Wrong but fascinating:
Curiosa by Barton Lidice Benes:
From Publishers Weekly
A born collector-"I have always been afraid of losing things"-Benes leaves no gallstone (see page 59 for Larry Hagman's) unturned in his acquisition of odd objets. The artist's fastidious catalogue recalls crime-scene investigations and Albertus Seba's Cabinet of Natural Curiosities. Whereas the 19th-century pharmacist recorded rare flora and fauna, Benes preserves the leavings of celebrity culture-Nancy Reagan's chocolate-souffle‚ stained napkin, Bill Clinton's half-sucked throat lozenge, Roy Rogers's nasal douche. Macabre, witty and earnest, the book offers readers the guilty pleasure of supermarket tabloids and the brooding quirkiness of a modern-day Vanitas. The most mundane object-a desiccated cookie baked by Katharine Hepburn, for example-labeled and squared in its wooden cubbyhole, looks just like art, but also foretells decay. Leavening the reliquary's morbidity are anecdotes of stealthy acquisition-the artist surreptitiously pocketing Ed Koch's dinner fork, friends thieving a twig from Mao Tse-tung's broom, a postal worker retrieving a dead bird that flew into Elizabeth Taylor's window.

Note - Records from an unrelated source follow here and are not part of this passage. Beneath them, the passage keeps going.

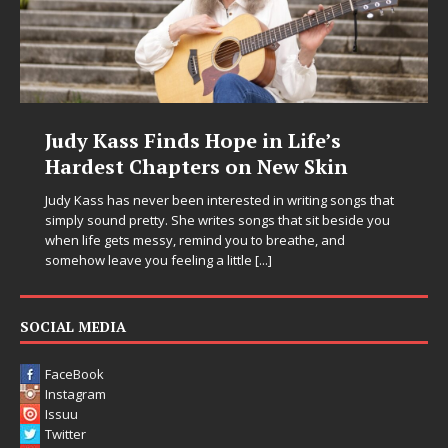
Judy Kass Finds Hope in Life’s
Hardest Chapters on New Skin
Judy Kass has never been interested in writing songs that
simply sound pretty. She writes songs that sit beside you
when life gets messy, remind you to breathe, and
somehow leave you feeling a little
[...]
SOCIAL MEDIA
FaceBook
Instagram
Issuu
Twitter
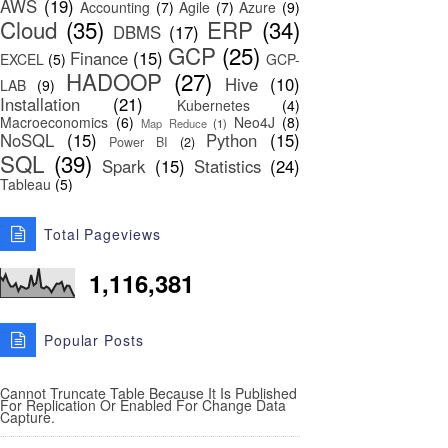
AWS
(19)
Accounting
(7)
Agile
(7)
Azure
(9)
Cloud
(35)
ERP
(34)
DBMS
(17)
GCP
(25)
Finance
(15)
EXCEL
(5)
GCP-
HADOOP
(27)
Hive
(10)
LAB
(9)
Installation
(21)
Kubernetes
(4)
Macroeconomics
(6)
Neo4J
(8)
Map Reduce
(1)
NoSQL
(15)
Python
(15)
Power BI
(2)
SQL
(39)
Spark
(15)
Statistics
(24)
Tableau
(5)
Total Pageviews
1,116,381
Popular Posts
Cannot Truncate Table Because It Is Published
For Replication Or Enabled For Change Data
Capture.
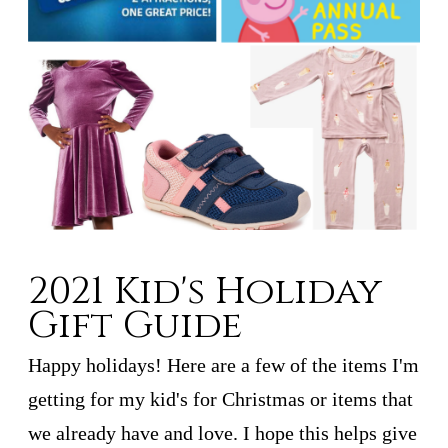
2021 Kid's Holiday
Gift Guide
Happy holidays! Here are a few of the items I'm
getting for my kid's for Christmas or items that
we already have and love. I hope this helps give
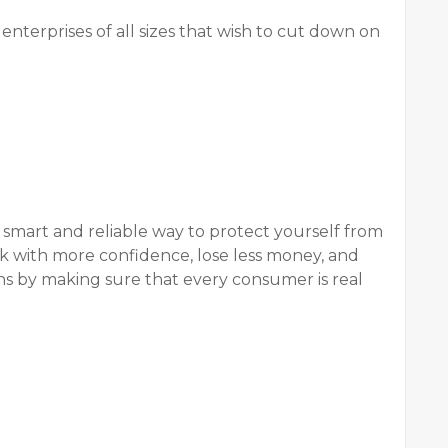
nterprises of all sizes that wish to cut down on
a smart and reliable way to protect yourself from
 with more confidence, lose less money, and
ons by making sure that every consumer is real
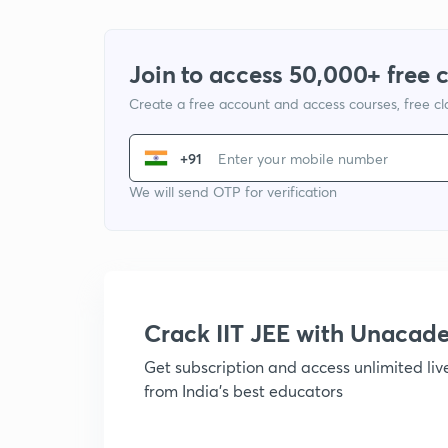
Join to access 50,000+ free 
Create a free account and access courses, free c
+91
We will send OTP for verification
Crack IIT JEE with Unacad
Get subscription and access unlimited li
from India's best educators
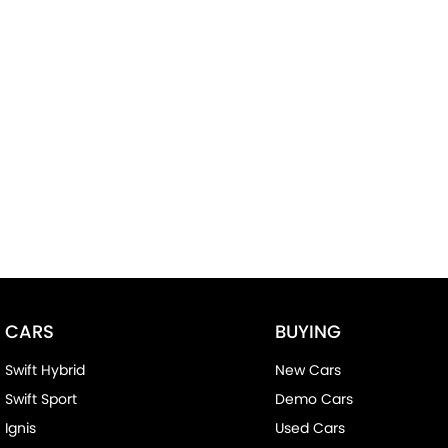
CARS
BUYING
Swift Hybrid
New Cars
Swift Sport
Demo Cars
Ignis
Used Cars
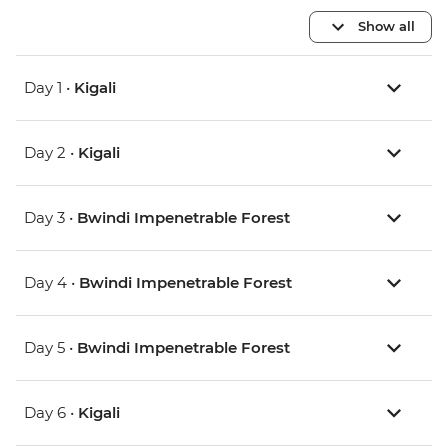
Show all
Day 1 •
Kigali
Day 2 •
Kigali
Day 3 •
Bwindi Impenetrable Forest
Day 4 •
Bwindi Impenetrable Forest
Day 5 •
Bwindi Impenetrable Forest
Day 6 •
Kigali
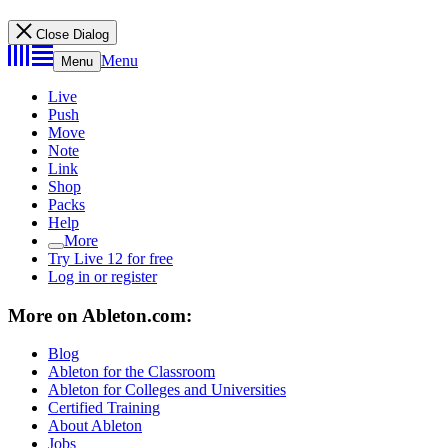
Close Dialog
Menu
Menu
Live
Push
Move
Note
Link
Shop
Packs
Help
More
Try Live 12 for free
Log in or register
More on Ableton.com:
Blog
Ableton for the Classroom
Ableton for Colleges and Universities
Certified Training
About Ableton
Jobs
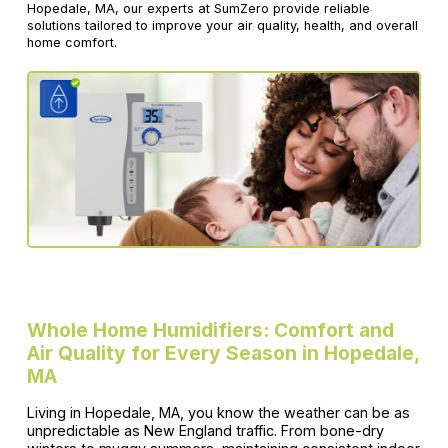
Hopedale, MA, our experts at SumZero provide reliable
solutions tailored to improve your air quality, health, and overall
home comfort.
Whole Home Humidifiers: Comfort and
Air Quality for Every Season in Hopedale,
MA
Living in Hopedale, MA, you know the weather can be as
unpredictable as New England traffic. From bone-dry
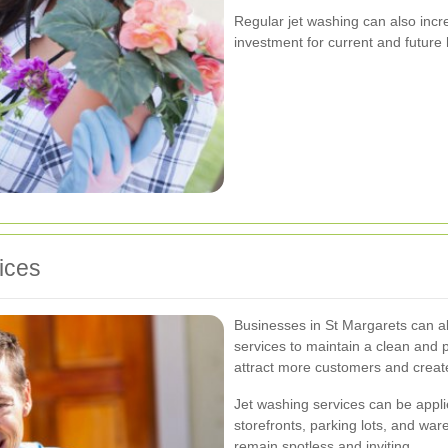
Regular jet washing can also incr
investment for current and futur
ices
Businesses in St Margarets can a
services to maintain a clean and 
attract more customers and create
Jet washing services can be appli
storefronts, parking lots, and wa
remain spotless and inviting.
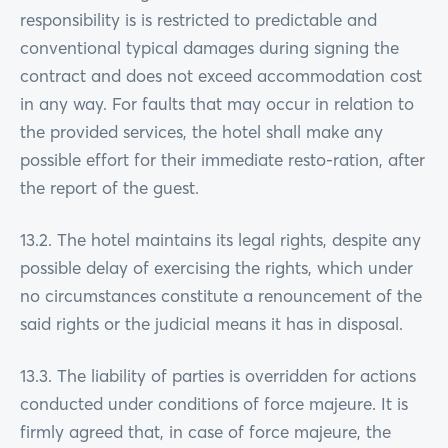
responsibility is is restricted to predictable and
conventional typical damages during signing the
contract and does not exceed accommodation cost
in any way. For faults that may occur in relation to
the provided services, the hotel shall make any
possible effort for their immediate resto-ration, after
the report of the guest.
13.2. The hotel maintains its legal rights, despite any
possible delay of exercising the rights, which under
no circumstances constitute a renouncement of the
said rights or the judicial means it has in disposal.
13.3. The liability of parties is overridden for actions
conducted under conditions of force majeure. It is
firmly agreed that, in case of force majeure, the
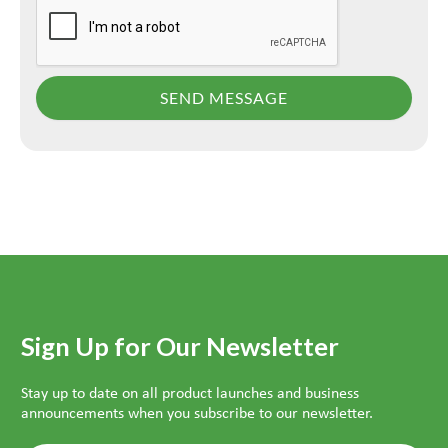
Sign Up for Our Newsletter
Stay up to date on all product launches and business
announcements when you subscribe to our newsletter.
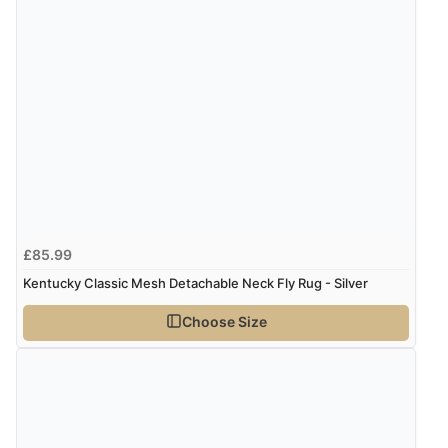
£85.99
Kentucky Classic Mesh Detachable Neck Fly Rug - Silver
Choose Size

Wrong: Acquiring a piece of the Taj Mahal (from the book Wunderkammer: A Document).
Wrong: A rock from a Robert Smithson installation and a toothpick from one of Tara Donovan's "cubes" that were laying on the ground significantly separated from the artwork.
Right: Candy taken from two Felix Gonzalez-Torres installations.
Wrong or Right: Grass collected from Robert Morris's Untitled Reclamation Project?
Wrong or Right: Ephemera acquired near/on the earthworks to be shipped back in the nesting boxes?
These works of art are outdoors, entropic, and away from the presence of museum guards. I am not in favor of pilfering like my Uncle Bill when he carved into the Taj Mahal (architecture no less) but is collecting grass, rocks, and salt problematic when these works are exposed to the elements? I am not trying to justify my acts - just questioning them.